Comitato Nazionale per la Bioetica

Presentazione
Con il presente parere, il CNB intende offrire una cornice di riferimento bioetico alle molte questioni che sia la pandemia da COVID-19 che le misure di contrasto sollevano. Il CNB prende atto della eccezionalità della minaccia alla salute dell’individuo e della collettività rappresentata dal COVID-19, che richiama a una rinnovata riflessione: a) sulla salute, nelle sue molteplici dimensioni (fisica, psichica, sociale); b) sul rapporto fra salute individuale e salute pubblica; c) sul rapporto fra il principio di libertà e autonomia dell’individuo nella gestione della propria salute e il principio di solidarietà.

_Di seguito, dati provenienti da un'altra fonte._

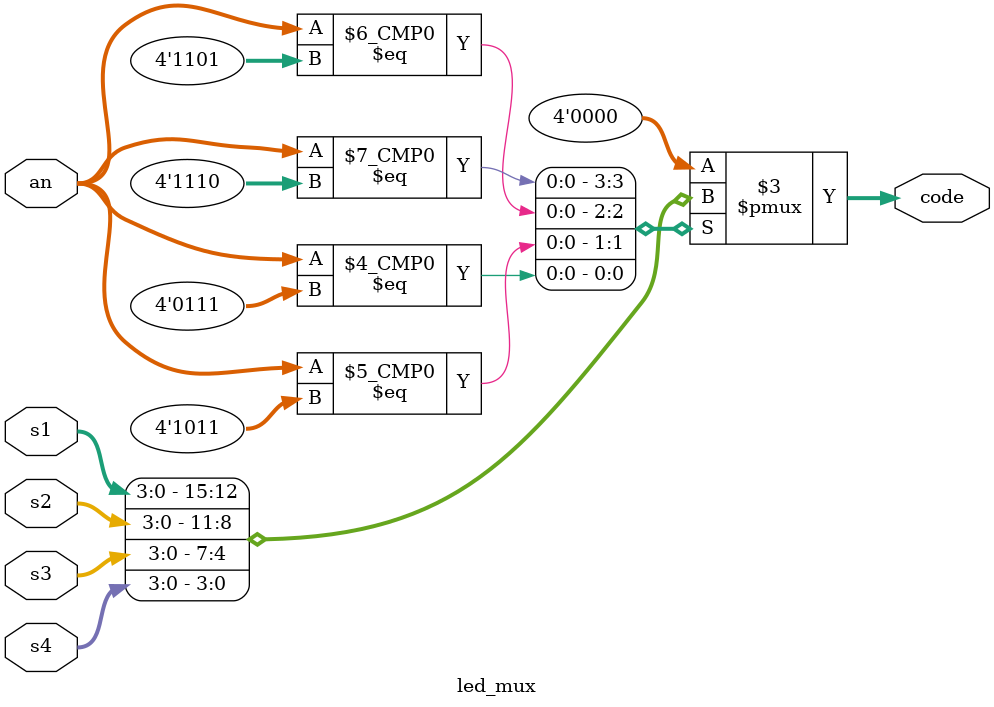
<source format=v>
`timescale 1ns / 1ps
module led_mux(
	input [3:0] an,
	input [3:0] s1,
	input [3:0] s2,
	input [3:0] s3,
	input [3:0] s4,
	output reg [3:0] code
    );
	always @(an) begin
		case(an)
			4'b1110: begin code=s1; end
			4'b1101: begin code=s2; end
			4'b1011: begin code=s3; end
			4'b0111: begin code=s4; end
			default: begin code=0; end
		endcase
	end
endmodule

</source>
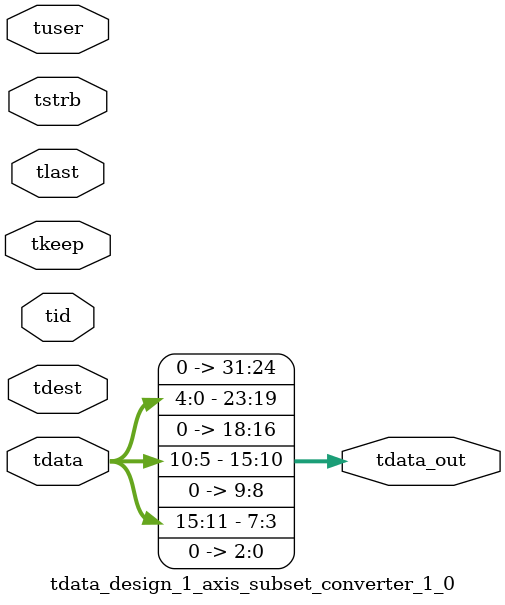
<source format=v>


`timescale 1ps/1ps

module tdata_design_1_axis_subset_converter_1_0 #
(
parameter C_S_AXIS_TDATA_WIDTH = 32,
parameter C_S_AXIS_TUSER_WIDTH = 0,
parameter C_S_AXIS_TID_WIDTH   = 0,
parameter C_S_AXIS_TDEST_WIDTH = 0,
parameter C_M_AXIS_TDATA_WIDTH = 32
)
(
input  [(C_S_AXIS_TDATA_WIDTH == 0 ? 1 : C_S_AXIS_TDATA_WIDTH)-1:0     ] tdata,
input  [(C_S_AXIS_TUSER_WIDTH == 0 ? 1 : C_S_AXIS_TUSER_WIDTH)-1:0     ] tuser,
input  [(C_S_AXIS_TID_WIDTH   == 0 ? 1 : C_S_AXIS_TID_WIDTH)-1:0       ] tid,
input  [(C_S_AXIS_TDEST_WIDTH == 0 ? 1 : C_S_AXIS_TDEST_WIDTH)-1:0     ] tdest,
input  [(C_S_AXIS_TDATA_WIDTH/8)-1:0 ] tkeep,
input  [(C_S_AXIS_TDATA_WIDTH/8)-1:0 ] tstrb,
input                                                                    tlast,
output [C_M_AXIS_TDATA_WIDTH-1:0] tdata_out
);

assign tdata_out = {tdata[4:0],3'b000,tdata[10:5],2'b00,tdata[15:11],3'b000};

endmodule


</source>
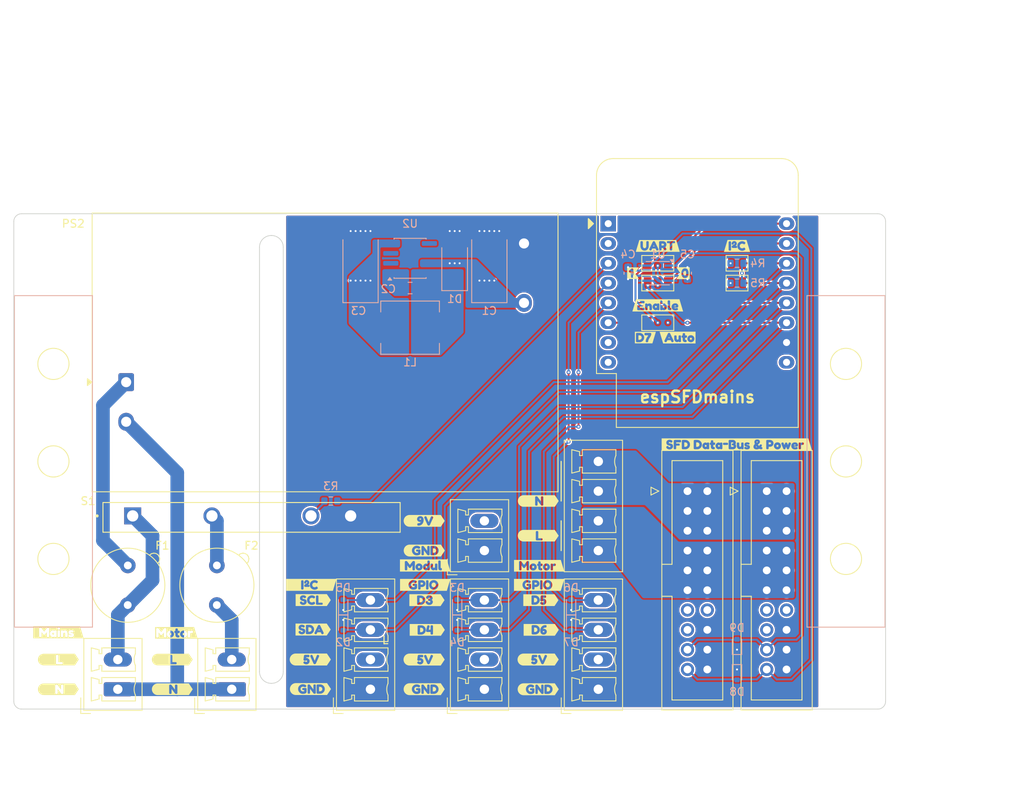
<source format=kicad_pcb>
(kicad_pcb
	(version 20241229)
	(generator "pcbnew")
	(generator_version "9.0")
	(general
		(thickness 1.6)
		(legacy_teardrops no)
	)
	(paper "A4")
	(layers
		(0 "F.Cu" signal)
		(4 "In1.Cu" signal)
		(6 "In2.Cu" signal)
		(2 "B.Cu" signal)
		(9 "F.Adhes" user "F.Adhesive")
		(11 "B.Adhes" user "B.Adhesive")
		(13 "F.Paste" user)
		(15 "B.Paste" user)
		(5 "F.SilkS" user "F.Silkscreen")
		(7 "B.SilkS" user "B.Silkscreen")
		(1 "F.Mask" user)
		(3 "B.Mask" user)
		(17 "Dwgs.User" user "User.Drawings")
		(19 "Cmts.User" user "User.Comments")
		(21 "Eco1.User" user "User.Eco1")
		(23 "Eco2.User" user "User.Eco2")
		(25 "Edge.Cuts" user)
		(27 "Margin" user)
		(31 "F.CrtYd" user "F.Courtyard")
		(29 "B.CrtYd" user "B.Courtyard")
		(35 "F.Fab" user)
		(33 "B.Fab" user)
		(39 "User.1" user)
		(41 "User.2" user)
		(43 "User.3" user)
		(45 "User.4" user)
		(47 "User.5" user)
		(49 "User.6" user)
		(51 "User.7" user)
		(53 "User.8" user)
		(55 "User.9" user)
	)
	(setup
		(stackup
			(layer "F.SilkS"
				(type "Top Silk Screen")
			)
			(layer "F.Paste"
				(type "Top Solder Paste")
			)
			(layer "F.Mask"
				(type "Top Solder Mask")
				(thickness 0.01)
			)
			(layer "F.Cu"
				(type "copper")
				(thickness 0.035)
			)
			(layer "dielectric 1"
				(type "prepreg")
				(thickness 0.1)
				(material "FR4")
				(epsilon_r 4.5)
				(loss_tangent 0.02)
			)
			(layer "In1.Cu"
				(type "copper")
				(thickness 0.035)
			)
			(layer "dielectric 2"
				(type "core")
				(thickness 1.24)
				(material "FR4")
				(epsilon_r 4.5)
				(loss_tangent 0.02)
			)
			(layer "In2.Cu"
				(type "copper")
				(thickness 0.035)
			)
			(layer "dielectric 3"
				(type "prepreg")
				(thickness 0.1)
				(material "FR4")
				(epsilon_r 4.5)
				(loss_tangent 0.02)
			)
			(layer "B.Cu"
				(type "copper")
				(thickness 0.035)
			)
			(layer "B.Mask"
				(type "Bottom Solder Mask")
				(thickness 0.01)
			)
			(layer "B.Paste"
				(type "Bottom Solder Paste")
			)
			(layer "B.SilkS"
				(type "Bottom Silk Screen")
			)
			(copper_finish "None")
			(dielectric_constraints no)
		)
		(pad_to_mask_clearance 0)
		(allow_soldermask_bridges_in_footprints no)
		(tenting front back)
		(aux_axis_origin 42.225 123.5)
		(grid_origin 42.225 123.5)
		(pcbplotparams
			(layerselection 0x00000000_00000000_55555555_5755f5ff)
			(plot_on_all_layers_selection 0x00000000_00000000_00000000_00000000)
			(disableapertmacros no)
			(usegerberextensions no)
			(usegerberattributes yes)
			(usegerberadvancedattributes yes)
			(creategerberjobfile yes)
			(dashed_line_dash_ratio 12.000000)
			(dashed_line_gap_ratio 3.000000)
			(svgprecision 4)
			(plotframeref no)
			(mode 1)
			(useauxorigin no)
			(hpglpennumber 1)
			(hpglpenspeed 20)
			(hpglpendiameter 15.000000)
			(pdf_front_fp_property_popups yes)
			(pdf_back_fp_property_popups yes)
			(pdf_metadata yes)
			(pdf_single_document no)
			(dxfpolygonmode yes)
			(dxfimperialunits yes)
			(dxfusepcbnewfont yes)
			(psnegative no)
			(psa4output no)
			(plot_black_and_white yes)
			(sketchpadsonfab no)
			(plotpadnumbers no)
			(hidednponfab no)
			(sketchdnponfab yes)
			(crossoutdnponfab yes)
			(subtractmaskfromsilk no)
			(outputformat 1)
			(mirror no)
			(drillshape 0)
			(scaleselection 1)
			(outputdirectory "prod/")
		)
	)
	(net 0 "")
	(net 1 "Motor L")
	(net 2 "Motor N")
	(net 3 "RX")
	(net 4 "TX")
	(net 5 "En Motor")
	(net 6 "LINE")
	(net 7 "NEUT")
	(net 8 "230V Motor")
	(net 9 "Net-(S1-+LED)")
	(net 10 "+9V")
	(net 11 "Net-(S1-AC_LOAD2)")
	(net 12 "Enable UART")
	(net 13 "D4{slash}RX1")
	(net 14 "unconnected-(U3-CS{slash}D8-Pad7)")
	(net 15 "D2{slash}SDA")
	(net 16 "unconnected-(U3-A0-Pad2)")
	(net 17 "D6")
	(net 18 "D1{slash}SCL")
	(net 19 "TX{slash}TX0")
	(net 20 "D3{slash}TX1")
	(net 21 "D5")
	(net 22 "+3.3V")
	(net 23 "unconnected-(U2-NC-Pad2)")
	(net 24 "unconnected-(U2-ON{slash}~{OFF}-Pad5)")
	(net 25 "unconnected-(U2-NC-Pad3)")
	(net 26 "unconnected-(U3-~{RST}-Pad1)")
	(net 27 "Net-(JP3-A)")
	(net 28 "GND")
	(net 29 "+5V")
	(net 30 "/VSW")
	(net 31 "/CB")
	(net 32 "TX Selected")
	(net 33 "Net-(PS2-AC{slash}L)")
	(net 34 "OE")
	(net 35 "RX Selected")
	(net 36 "Net-(JP4-A)")
	(net 37 "RX{slash}RX0")
	(footprint "MountingEquipment:DINRailAdapter_3xM3_PhoenixContact_1201578" (layer "F.Cu") (at 42.225 123.5 90))
	(footprint "kibuzzard-6985F567" (layer "F.Cu") (at 119.695 95.8775))
	(footprint "Connector_Phoenix_MC:PhoenixContact_MCV_1,5_2-G-3.81_1x02_P3.81mm_Vertical" (layer "F.Cu") (at 65.085 152.71 90))
	(footprint "kibuzzard-6985EF47" (layer "F.Cu") (at 104.360756 148.901249))
	(footprint "Converter_ACDC:Converter_ACDC_Hi-Link_HLK-30Mxx" (layer "F.Cu") (at 51.55 113.34))
	(footprint "kibuzzard-6985F35C" (layer "F.Cu") (at 75.282016 139.325548))
	(footprint "kibuzzard-6985EF3E" (layer "F.Cu") (at 89.756394 152.699204))
	(footprint "Connector_Phoenix_MC:PhoenixContact_MCV_1,5_4-G-3.81_1x04_P3.81mm_Vertical" (layer "F.Cu") (at 112.075 152.71 90))
	(footprint "Jumper:SolderJumper-3_P1.3mm_Open_Pad1.0x1.5mm" (layer "F.Cu") (at 119.695 100.64 180))
	(footprint "Connector_Phoenix_MC:PhoenixContact_MCV_1,5_4-G-3.81_1x04_P3.81mm_Vertical" (layer "F.Cu") (at 82.865 152.71 90))
	(footprint "kibuzzard-6985EF47" (layer "F.Cu") (at 75.154884 148.894609))
	(footprint "Connector_Phoenix_MC:PhoenixContact_MCV_1,5_4-G-3.81_1x04_P3.81mm_Vertical" (layer "F.Cu") (at 112.075 134.93 90))
	(footprint "kibuzzard-6985EF84" (layer "F.Cu") (at 57.465 148.9))
	(footprint "kibuzzard-6985F203" (layer "F.Cu") (at 89.755756 131.121249))
	(footprint "Connector_IDC:IDC-Header_2x10_P2.54mm_Vertical" (layer "F.Cu") (at 133.665 127.31))
	(footprint "Jumper:SolderJumper-3_P1.3mm_Open_Pad1.0x1.5mm" (layer "F.Cu") (at 119.695 98.1 180))
	(footprint "kibuzzard-6985EF3E" (layer "F.Cu") (at 104.371524 152.709333))
	(footprint "kibuzzard-6985F184" (layer "F.Cu") (at 90.107427 141.283886))
	(footprint "Fuse:Fuseholder_TR5_Littelfuse_No560_No460" (layer "F.Cu") (at 51.75 141.915 90))
	(footprint "RF_Module:WEMOS_D1_mini_light" (layer "F.Cu") (at 113.345 93.02))
	(footprint "kibuzzard-6985F4E1" (layer "F.Cu") (at 116.52 99.37))
	(footprint "kibuzzard-6985EF3E" (layer "F.Cu") (at 89.766524 134.929333))
	(footprint "kibuzzard-6985EF47" (layer "F.Cu") (at 89.745626 148.901888))
	(footprint "Jumper:SolderJumper-3_P1.3mm_Open_Pad1.0x1.5mm" (layer "F.Cu") (at 119.695 105.72 180))
	(footprint "kibuzzard-6985F5B0" (layer "F.Cu") (at 119.695 103.4975))
	(footprint "kibuzzard-6985EF3E" (layer "F.Cu") (at 75.173448 152.682535))
	(footprint "MountingEquipment:DINRailAdapter_3xM3_PhoenixContact_1201578" (layer "F.Cu") (at 143.825 123.5 90))
	(footprint "kibuzzard-6985F3ED"
		(layer "F.Cu")
		(uuid "848cef25-7b35-49b6-8885-e0c8ab9c05cf")
		(at 42.867563 145.398551)
		(descr "Generated with KiBuzzard")
		(tags "kb_params=eyJBbGlnbm1lbnRDaG9pY2UiOiAiQ2VudGVyIiwgIkNhcExlZnRDaG9pY2UiOiAiWyIsICJDYXBSaWdodENob2ljZSI6ICJcXCIsICJGb250Q29tYm9Cb3giOiAiRnJlZGR5U3BhcmstUmVndWxhciIsICJIZWlnaHRDdHJsIjogMS4yLCAiTGF5ZXJDb21ib0JveCI6ICJGLlNpbGtTIiwgIkxpbmVTcGFjaW5nQ3RybCI6IDEuNCwgIk11bHRpTGluZVRleHQiOiAiTWFpbnMiLCAiUGFkZGluZ0JvdHRvbUN0cmwiOiAxLjAsICJQYWRkaW5nTGVmdEN0cmwiOiAxLjAsICJQYWRkaW5nUmlnaHRDdHJsIjogMS4wLCAiUGFkZGluZ1RvcEN0cmwiOiAxLjAsICJXaWR0aEN0cmwiOiA2LjAsICJhZHZhbmNlZENoZWNrYm94IjogZmFsc2UsICJpbmxpbmVGb3JtYXRUZXh0Ym94IjogZmFsc2UsICJsaW5lb3ZlclN0eWxlQ2hvaWNlIjogIlNxdWFyZSIsICJsaW5lb3ZlclRoaWNrbmVzc0N0cmwiOiAxfQ==")
		(property "Reference" "kibuzzard-6985F3ED"
			(at 0 -3.831405 0)
			(layer "F.SilkS")
			(hide yes)
			(uuid "cd3c1d0f-ca44-43e1-8b28-4c7090292d89")
			(effects
				(font
					(size 0.001 0.001)
				)
			)
		)
		(property "Value" "G***"
			(at 0 3.831405 0)
			(layer "F.SilkS")
			(hide yes)
			(uuid "b4753fc5-80f4-41b7-814c-df5bc294f990")
			(effects
				(font
					(size 0.001 0.001)
				)
			)
		)
		(property "Datasheet" ""
			(at 0 0 0)
			(layer "F.Fab")
			(hide yes)
			(uuid "6bb03f1e-872f-494a-b789-65cd147525af")
			(effects
				(font
					(size 1.27 1.27)
					(thickness 0.15)
				)
			)
		)
		(property "Description" ""
			(at 0 0 0)
			(layer "F.Fab")
			(hide yes)
			(uuid "d152e36f-4524-4f82-9f1b-cf137d6dfb1d")
			(effects
				(font
					(size 1.27 1.27)
					(thickness 0.15)
				)
			)
		)
		(attr board_only exclude_from_pos_files exclude_from_bom)
		(fp_poly
			(pts
				(xy -0.665923 0.31073) (xy -0.582661 0.27382) (xy -0.547468 0.187124) (xy -0.582661 0.099571) (xy -0.669356 0.063519)
				(xy -0.757768 0.101288) (xy -0.794678 0.188841) (xy -0.756052 0.27382) (xy -0.665923 0.31073)
			)
			(stroke
				(width 0)
				(type solid)
			)
			(fill yes)
			(layer "F.SilkS")
			(uuid "56dd79d2-6d14-4180-b27e-677beb685d84")
		)
		(fp_poly
			(pts
				(xy -3.09196 -0.783405) (xy -3.235021 -0.783405) (xy -3.235021 0.783405) (xy -3.09196 0.783405)
				(xy -2.317425 0.783405) (xy -2.317425 0.623176) (xy -2.405837 0.611159) (xy -2.452189 0.572532)
				(xy -2.468498 0.525322) (xy -2.471931 0.465236) (xy -2.471931 -0.420601) (xy -2.469356 -0.478112)
				(xy -2.453047 -0.524464) (xy -2.404979 -0.56309) (xy -2.313991 -0.575107) (xy -2.268498 -0.572532)
				(xy -2.237597 -0.56824) (xy -2.215279 -0.560515) (xy -2.200687 -0.551931) (xy -2.187811 -0.539056)
				(xy -2.176652 -0.527039) (xy -1.826438 -0.077253) (xy -1.47794 -0.525322) (xy -1.426438 -0.564807)
				(xy -1.335451 -0.575107) (xy -1.24618 -0.56309) (xy -1.19897 -0.524464) (xy -1.182661 -0.477253)
				(xy -1.179227 -0.417167) (xy -1.179227 0.46867) (xy -1.182661 0.527039) (xy -1.199828 0.573391)
				(xy -1.247039 0.611159) (xy -1.337167 0.623176) (xy -1.426438 0.611159) (xy -1.474506 0.571674)
				(xy -1.490815 0.524464) (xy -1.493391 0.465236) (xy -1.493391 -0.022318) (xy -1.694249 0.250644)
				(xy -1.704549 0.264378) (xy -1.720858 0.283262) (xy -1.743176 0.300429) (xy -1.779227 0.31588) (xy -1.826438 0.32103)
				(xy -1.903691 0.303433) (xy -1.960343 0.250644) (xy -2.159485 -0.020601) (xy -2.159485 0.46867)
				(xy -2.16206 0.52618) (xy -2.178369 0.572532) (xy -2.226438 0.611159) (xy -2.317425 0.623176) (xy -2.317425 0.783405)
				(xy -0.382661 0.783405) (xy -0.382661 0.621459) (xy -0.480086 0.606009) (xy -0.528584 0.559657)
				(xy -0.610558 0.606009) (xy -0.708841 0.621459) (xy -0.808126 0.606772) (xy -0.899971 0.562709)
				(xy -0.984378 0.48927) (xy -1.051617 0.396757) (xy -1.09196 0.29547) (xy -1.105408 0.185408) (xy -1.091865 0.078207)
				(xy -1.051235 -0.021364) (xy -0.983519 -0.113305) (xy -0.898827 -0.186743) (xy -0.807268 -0.230806)
				(xy -0.708841 -0.245494) (xy -0.607983 -0.228326) (xy -0.528584 -0.176824) (xy -0.484807 -0.229614)
				(xy -0.380944 -0.24721) (xy -0.292532 -0.235193) (xy -0.245322 -0.195708) (xy -0.229013 -0.148498)
				(xy -0.226438 -0.090987) (xy -0.226438 0.466953) (xy -0.229013 0.525322) (xy -0.245322 0.570815)
				(xy -0.293391 0.609442) (xy -0.382661 0.621459) (xy -0.382661 0.783405) (xy 0.039657 0.783405) (xy 0.039657 0.624893)
				(xy -0.048755 0.612876) (xy -0.095966 0.574249) (xy -0.112275 0.527897) (xy -0.11485 0.46867) (xy -0.11485 -0.090987)
				(xy -0.112275 -0.148498) (xy -0.095966 -0.19485) (xy -0.047897 -0.233476) (xy 0.039657 -0.245262)
				(xy 0.039657 -0.329614) (xy -0.048755 -0.341631) (xy -0.095966 -0.381116) (xy -0.112275 -0.428326)
				(xy -0.11485 -0.485837) (xy -0.112275 -0.543348) (xy -0.095966 -0.5897) (xy -0.047897 -0.628326)
				(xy 0.041373 -0.640343) (xy 0.129785 -0.628326) (xy 0.176996 -0.588841) (xy 0.193305 -0.541631)
				(xy 0.19588 -0.48412) (xy 0.193305 -0.425751) (xy 0.176996 -0.380258) (xy 0.129785 -0.341631) (xy 0.039657 -0.329614)
				(xy 0.039657 -0.245262) (xy 0.041373 -0.245494) (xy 0.129785 -0.233476) (xy 0.176996 -0.193991)
				(xy 0.193305 -0.146781) (xy 0.19588 -0.087554) (xy 0.19588 0.470386) (xy 0.193305 0.528755) (xy 0.176996 0.574249)
				(xy 0.129785 0.612876) (xy 0.039657 0.624893) (xy 0.039657 0.783405) (xy 1.023348 0.783405) (xy 1.023348 0.623176)
				(xy 0.932361 0.611159) (xy 0.884292 0.5
... [868567 chars truncated]
</source>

Nel considerare la dialettica fra questi principi, il CNB ritiene fondamentale distinguere fra interventi “straordinari” (lockdown e limitazione di libertà dei cittadini), adottati nella fase più acuta della pandemia e giustificati dalla gravità della minaccia alla salute pubblica e interventi “ordinari”, in linea con le politiche correnti di sanità (che di regola non contrastano con l’autonomia individuale, poiché fanno leva sulla consapevolezza dei cittadini/e). La riflessione del CNB è particolarmente utile oggi, quando gli sforzi sono rivolti alla ripresa della “normalità” di vita del paese, senza però escludere un nuovo ricorso a misure eccezionali in corrispondenza di un possibile riacutizzarsi della curva pandemica. Occorre notare come tutta la riflessione si svolga in un clima di generale incertezza, per le ancora scarse conoscenze scientifiche sul virus e le ancora limitate esperienze di interventi di contrasto a una pandemia di tale gravità. Per governare l’incertezza, abbiamo bisogno di un dialogo fra i diversi saperi e l’esperienza sociale, così come di una collaborazione a livello.